You can now use an Uber as your personal limo for $50 an hour

Get your own private driver for an hour or more... likely separated from you by plastic sheeting and gaffer tape, but still.

Images By Tang Ming Tung/DigitalVision/Getty Images

Uber has introduced a new "hourly" booking option that lets riders make longer trips around town with one driver. For a flat $50 per hour, your driver will take you to as many places as you'd like within the allotted period, like the grocery store, the pharmacy, or even to your doctor. It sort of harkens back to Uber's original tagline where it tried to position its service as "Your own private driver."

The Hourly feature has already been live for some time in several international cities, but Uber didn't offer it in the U.S. before the coronavirus pandemic increased user requests for something like it. Riders want to reduce the number of drivers they come into contact with (drivers, meanwhile, probably want the same thing). Cars requested through Hourly will all be ones that are eligible for Uber Comfort, meaning larger vehicles with more space to put distance between riders and drivers.

Hourly is initially going live in the following cities, with more to follow: Atlanta, Chicago, Washington D.C., Dallas, Houston, Miami, Orlando, Tampa Bay, Philadelphia, Phoenix, Tacoma, and Seattle.

The caveats — Ride fares normally change dynamically based on demand, distance, and how long a trip takes (i.e. traffic), whereas the Hourly option is a fixed $50 unless your trip extends over an hour, after which you'll be charged the usual per-mile fare. When you first request your ride you'll be asked to estimate how long the trip might take, for instance 2-3 hours, and pay that amount upfront. Unfortunately, if your trip runs shorter you still have to pay the full amount. But then, if you're willing to lay down $100-150 upfront, perhaps that's not that big a deal to you.

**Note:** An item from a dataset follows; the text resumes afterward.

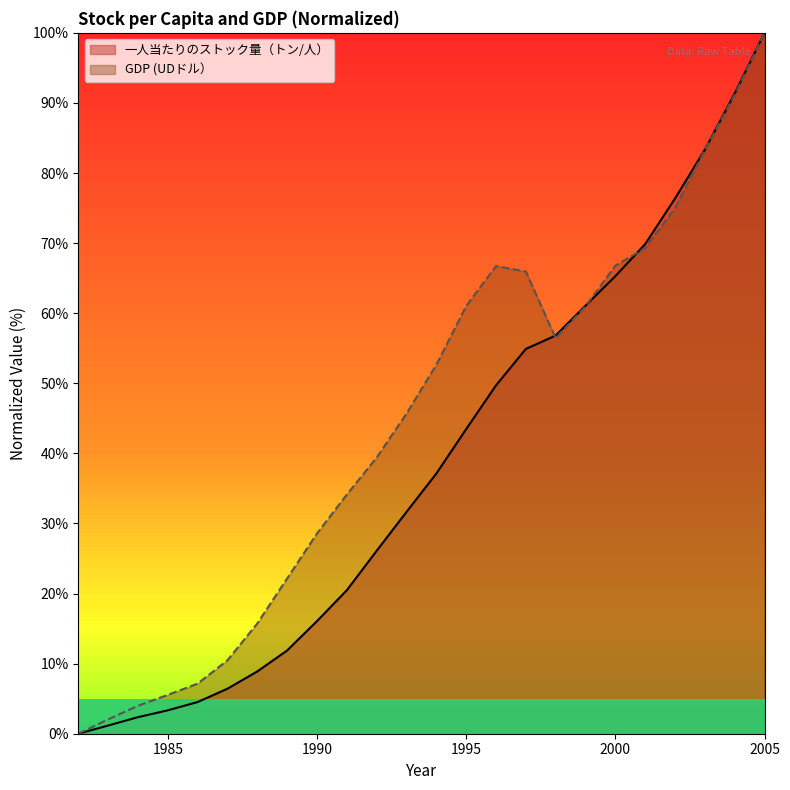

Where is 一人当たりのストック量（トン/人） nearest to the value 50?

1996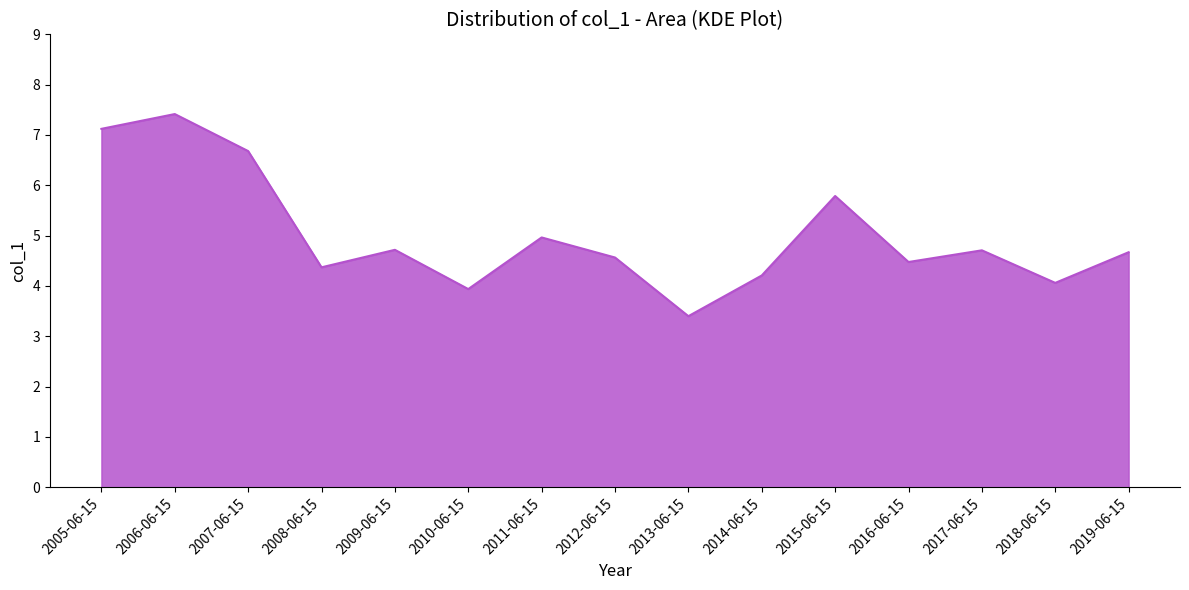

Between 2011-06-15 and 2017-06-15, which is larger?

2011-06-15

RIP good times — Uber has been hanging on for dear life since the pandemic saw its ridership decline by 80 percent across much of the globe. The company has been trying to make up for the losses by leaning hard on food delivery, selling its scooter and bike business, and by laying off thousands of employees.

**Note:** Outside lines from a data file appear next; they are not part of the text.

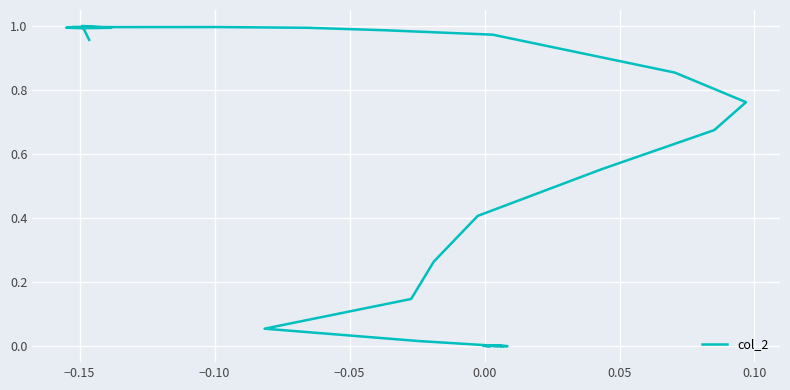

What is the value of the 29th point from the left?

0.9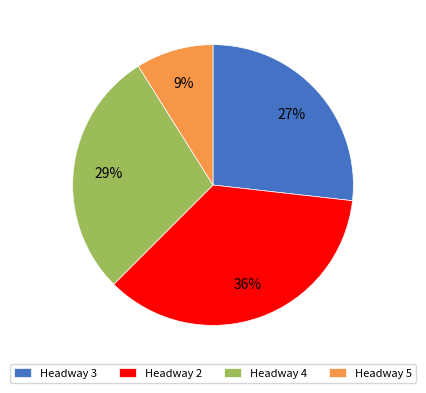

Is the sum of Headway 3 and Headway 5 greater than half?

No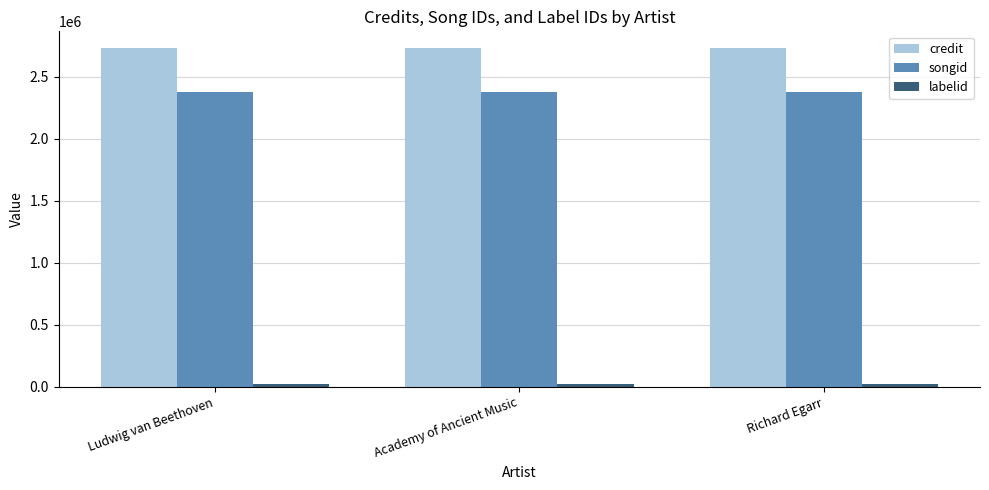

Which series has the largest total across all categories?

credit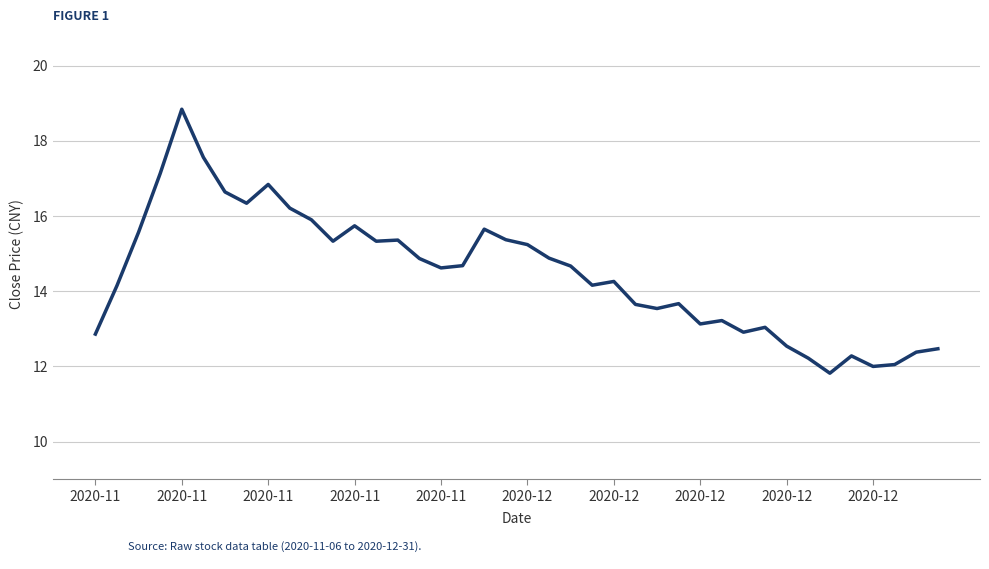

What is the difference between the maximum and minimum values?

7.0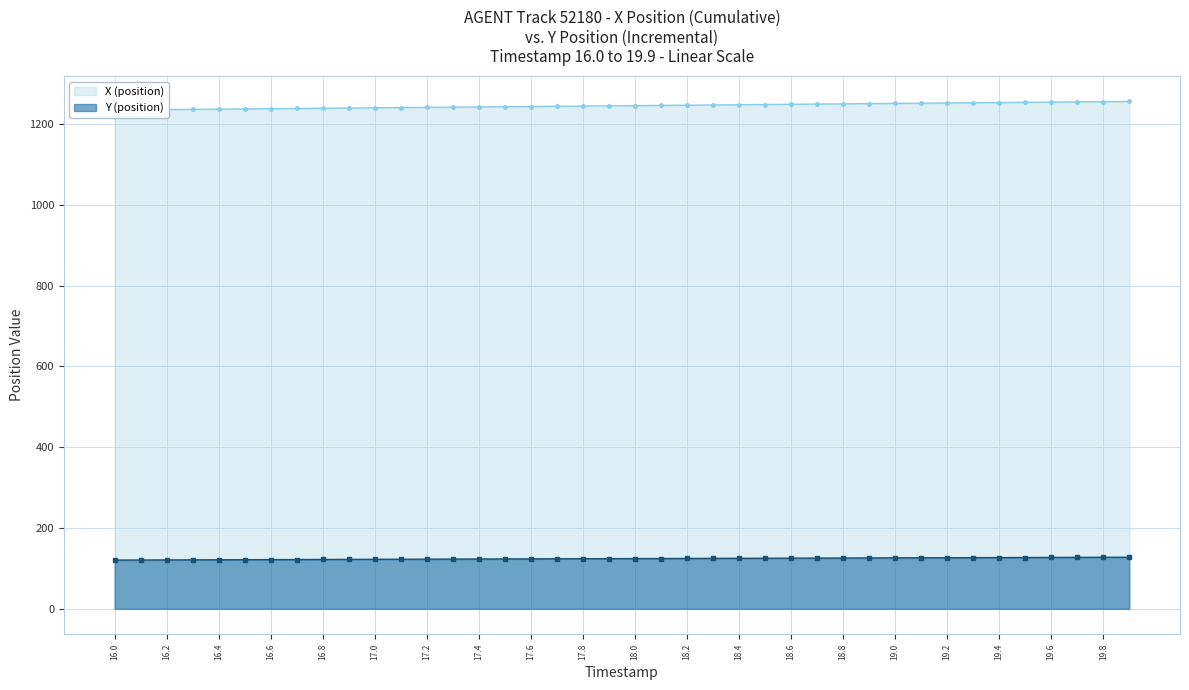

What is the lowest value of the Y (position) series?

120.7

Thankfully for Uber, it doesn't own any of its cars, so it can quickly cut overhead expenses to the bone until demand returns. That's at least somewhat better than the situation for hotels and traditional taxi businesses, which still have to continue paying their mortgages and leases. But then, Uber's also yet to actually make money. How long investors will put up with that remains to be seen.

Uber likely hopes that initiatives like Hourly and its new app update that verifies drivers are wearing masks will help bring riders back, albeit cautiously. The company still recommends that riders only take trips when absolutely necessary to protect themselves and others.